Eibach also supplies replacement springs and engineered suspension
kits to people wanting to modify their road cars for a distinctive
look and/or improved handling.
Eibach has manufacturing facilities in Germany, Japan, England,
and the United States. Their U.S. plant is in Irvine, Calif.
just south of Los Angeles. This facility houses manufacturing,
engineering, and sales in a building of 50,000 square feet. Another
building nearby provides 15,000 square feet of warehouse space.
Monthly spring production in Irvine is 30,000 to 40,000 units.
Making Springs the Eibach Way
The process starts with the best material for the product,
precision-drawn wire.Most Eibach racing springs are made from
a steel high in chromium and silicon which is slightly more fatigue
resistant. For a product that is subject to cyclical stresses
as is a spring the fatigue strength of the steel is the most
important characteristic.
Eibach stocks precision wire in small increments of diameter
so their designs can be optimized, allowing the lightest spring
for the customer's needs. Chrome-Silicon wire is stocked in 1/4
mm (0.010 in.) increments in diameters above 9 mm. Below 9mm
the increment in diameter is 1/10 mm (0.004 in.).
Some springs such as those specified by NASCAR rules are made
of large-diameter chromium-vanadium steel wire and are cold wound
over a mandrel as in the photo above.
Automatic Winding Machine
This is a computer-controlled coil winding machine that is
very impressive to see in action. Wire comes into the machine
from the left and the new coil spring seems to grow out of the
hydraulically-controlled tools. The following three photos show
the machine producing a barrel-shaped spring.
That's a powerful chisle at the middle top of the photo which
cuts the finished spring from the wire stock.
Machine operators check parts coming off the machine as they
adjust the tooling for a run of barrel-shaped coil springs.

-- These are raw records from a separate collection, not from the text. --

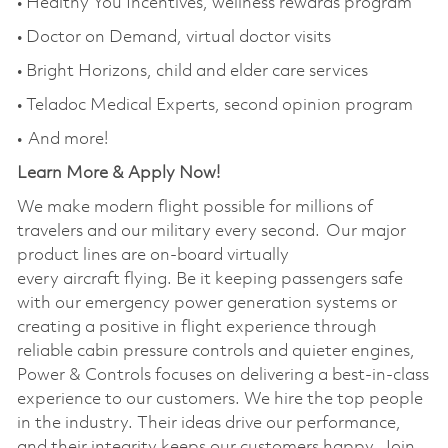
• Healthy You Incentives, wellness rewards program
• Doctor on Demand, virtual doctor visits
• Bright Horizons,
child
and elder care services
• Teladoc Medical Experts, second opinion program
• And more!
Learn More & Apply Now!
We make modern
flight
possible for millions of
travelers and our military every second. Our major
product lines are
on-board
virtually
every
aircraft
flying. Be it keeping passengers safe
with our emergency power generation systems or
creating a positive
in flight
experience through
reliable cabin pressure controls and quieter engines,
Power & Controls focuses on delivering
a best
-in-class
experience to our customers. We hire the
top people
in the industry. Their ideas drive our performance,
and their integrity
keeps
our customers happy. Join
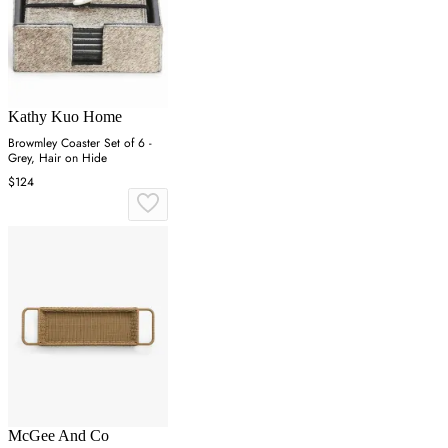
Kathy Kuo Home
Browmley Coaster Set of 6 -
Grey, Hair on Hide
$124
McGee And Co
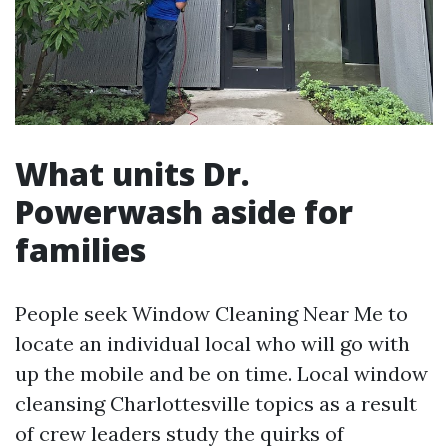
What units Dr.
Powerwash aside for
families
People seek Window Cleaning Near Me to
locate an individual local who will go with
up the mobile and be on time. Local window
cleansing Charlottesville topics as a result
of crew leaders study the quirks of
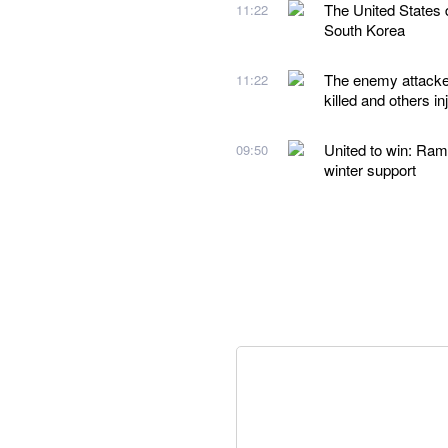
The United States d
11:22
South Korea
The enemy attacked
11:22
killed and others in
United to win: Ram
09:50
winter support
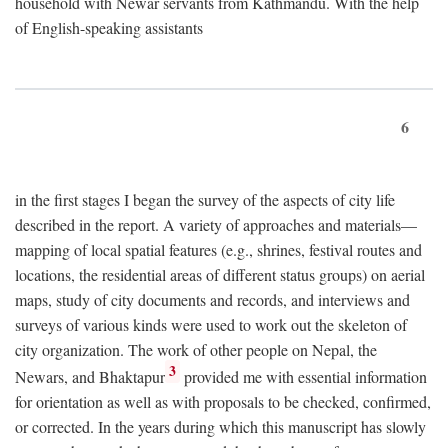
household with Newar servants from Kathmandu. With the help
of English-speaking assistants
6
in the first stages I began the survey of the aspects of city life
described in the report. A variety of approaches and materials—
mapping of local spatial features (e.g., shrines, festival routes and
locations, the residential areas of different status groups) on aerial
maps, study of city documents and records, and interviews and
surveys of various kinds were used to work out the skeleton of
city organization. The work of other people on Nepal, the
3
Newars, and Bhaktapur
provided me with essential information
for orientation as well as with proposals to be checked, confirmed,
or corrected. In the years during which this manuscript has slowly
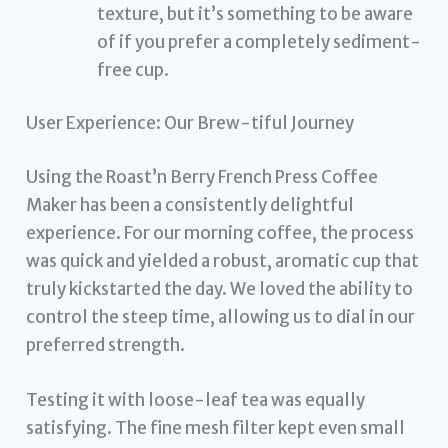
texture, but it’s something to be aware
of if you prefer a completely sediment-
free cup.
User Experience: Our Brew-tiful Journey
Using the Roast’n Berry French Press Coffee
Maker has been a consistently delightful
experience. For our morning coffee, the process
was quick and yielded a robust, aromatic cup that
truly kickstarted the day. We loved the ability to
control the steep time, allowing us to dial in our
preferred strength.
Testing it with loose-leaf tea was equally
satisfying. The fine mesh filter kept even small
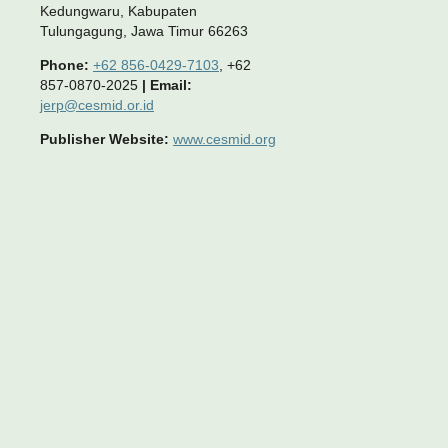
Kedungwaru, Kabupaten
Tulungagung, Jawa Timur 66263
Phone:
+62 856-0429-7103
, +62
857-0870-2025
|
Email:
jerp@cesmid.or.id
Publisher Website:
www.cesmid.org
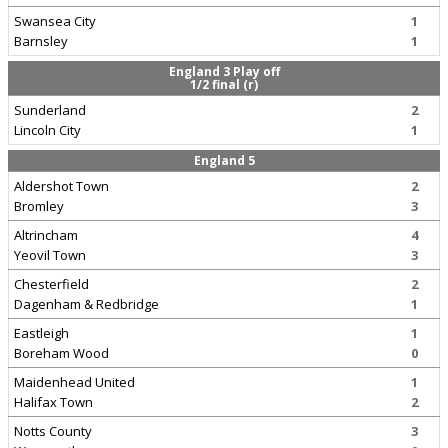
Swansea City
1
Barnsley
1
England 3 Play off
1/2 final (r)
Sunderland
2
Lincoln City
1
England 5
Aldershot Town
2
Bromley
3
Altrincham
4
Yeovil Town
3
Chesterfield
2
Dagenham & Redbridge
1
Eastleigh
1
Boreham Wood
0
Maidenhead United
1
Halifax Town
2
Notts County
3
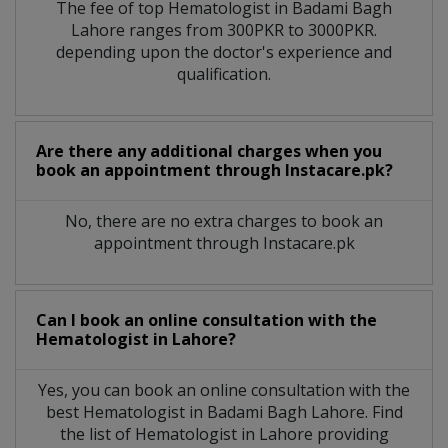
The fee of top
Hematologist
in
Badami Bagh
Lahore
ranges from 300PKR to 3000PKR.
depending upon the doctor's experience and
qualification.
Are there any additional charges when you
book an appointment through Instacare.pk?
No, there are no extra charges to book an
appointment through Instacare.pk
Can I book an online consultation with the
Hematologist
in
Lahore?
Yes, you can book an online consultation with the
best
Hematologist
in
Badami Bagh Lahore
. Find
the list of
Hematologist
in
Lahore
providing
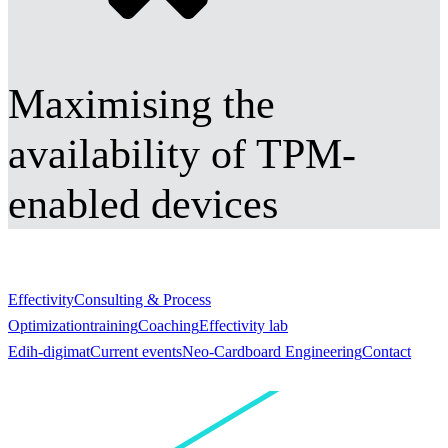
Maximising the
availability of TPM-
enabled devices
Effectivity
Consulting & Process
Optimization
training
Coaching
Effectivity lab
Edih-digimat
Current events
Neo-Cardboard Engineering
Contact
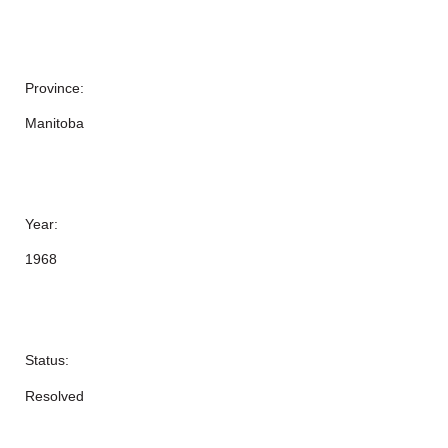
Province:
Manitoba
Year:
1968
Status:
Resolved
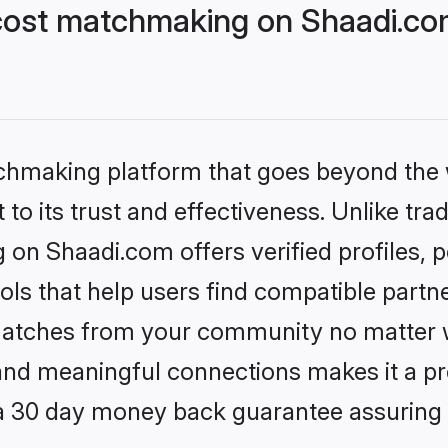
cost matchmaking on Shaadi.com
tchmaking platform that goes beyond the
to its trust and effectiveness. Unlike trad
on Shaadi.com offers verified profiles,
ls that help users find compatible partne
 matches from your community no matter wh
, and meaningful connections makes it a pr
 a 30 day money back guarantee assuring 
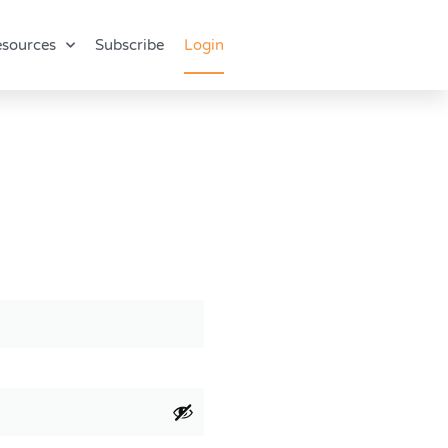
sources
Subscribe
Login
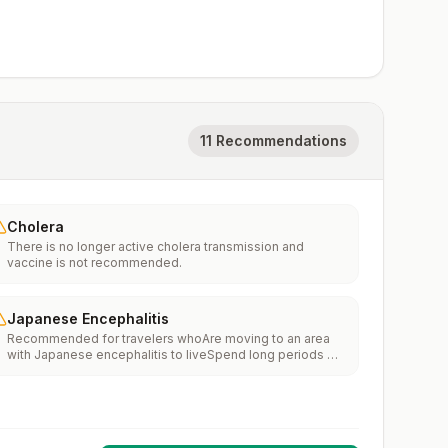
11 Recommendations
Cholera
There is no longer active cholera transmission and
vaccine is not recommended.
Japanese Encephalitis
Recommended for travelers whoAre moving to an area
with Japanese encephalitis to liveSpend long periods of
time, such as a month or more, in areas with Japanese
encephalitisFrequently travel to areas with Japanese
encephalitisConsider vaccination for travelersSpending
less than a month in areas with Japanese encephalitis but
will be doing activities that increase risk of infection,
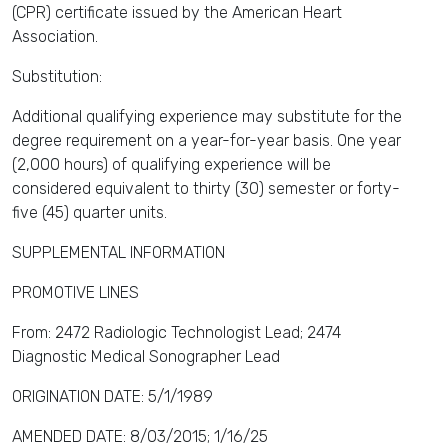
(CPR) certificate issued by the American Heart
Association.
Substitution:
Additional qualifying experience may substitute for the
degree requirement on a year-for-year basis. One year
(2,000 hours) of qualifying experience will be
considered equivalent to thirty (30) semester or forty-
five (45) quarter units.
SUPPLEMENTAL INFORMATION
PROMOTIVE LINES
From: 2472 Radiologic Technologist Lead; 2474
Diagnostic Medical Sonographer Lead
ORIGINATION DATE: 5/1/1989
AMENDED DATE: 8/03/2015; 1/16/25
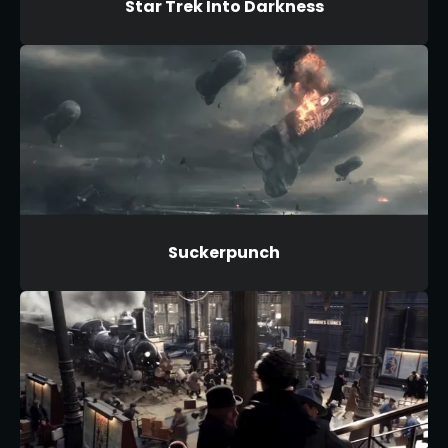
Star Trek Into Darkness
Suckerpunch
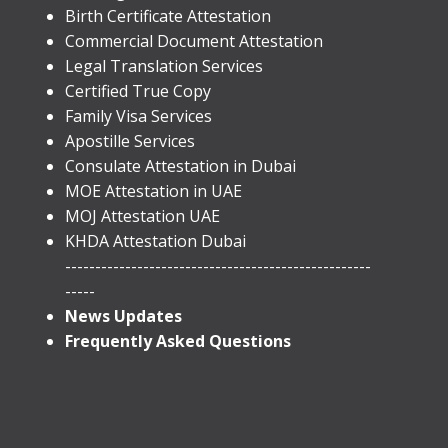
Birth Certificate Attestation
Commercial Document Attestation
Legal Translation Services
Certified True Copy
Family Visa Services
Apostille Services
​Consulate Attestation in Dubai
MOE Attestation in UAE
MOJ Attestation UAE
KHDA Attestation Dubai
---------------------------------------------------
-----
News Updates
Frequently Asked Questions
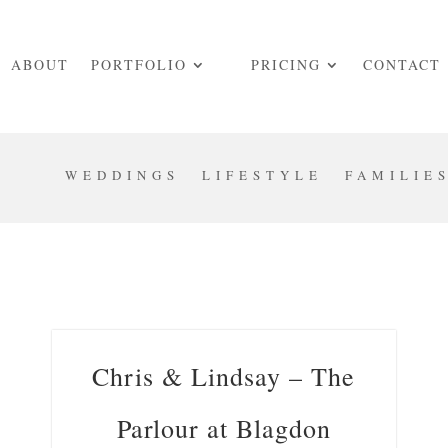
ABOUT
PORTFOLIO
PRICING
CONTACT
WEDDINGS
LIFESTYLE
FAMILIE
Chris & Lindsay – The
Parlour at Blagdon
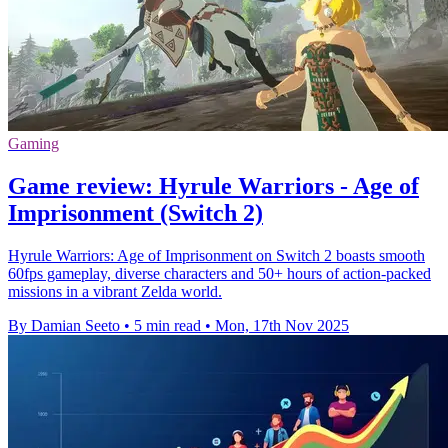
Gaming
Game review: Hyrule Warriors - Age of
Imprisonment (Switch 2)
Hyrule Warriors: Age of Imprisonment on Switch 2 boasts smooth
60fps gameplay, diverse characters and 50+ hours of action-packed
missions in a vibrant Zelda world.
By Damian Seeto
•
5 min read
•
Mon, 17th Nov 2025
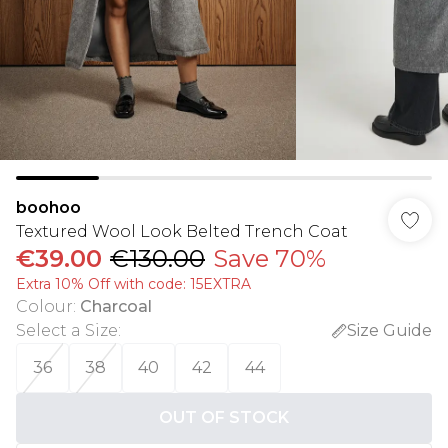
boohoo
Textured Wool Look Belted Trench Coat
€39.00
€130.00
Save 70%
Extra 10% Off with code: 15EXTRA
Colour
:
Charcoal
Select a Size
:
Size Guide
36
38
40
42
44
OUT OF STOCK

Eibach engineers decided years ago that hot-forming springs causes
hydrogen embrittlement and reduces fatigue strength, so all Eibach
springs are cold-formed. This extremely robust, computer-controlled
winding machine uses wire at a rate of 180 ft/min. producing
roughly 400 parts per hour.
After cold-forming, the springs go into this oven for a heat
treatment process that increases strength and fatigue resistance.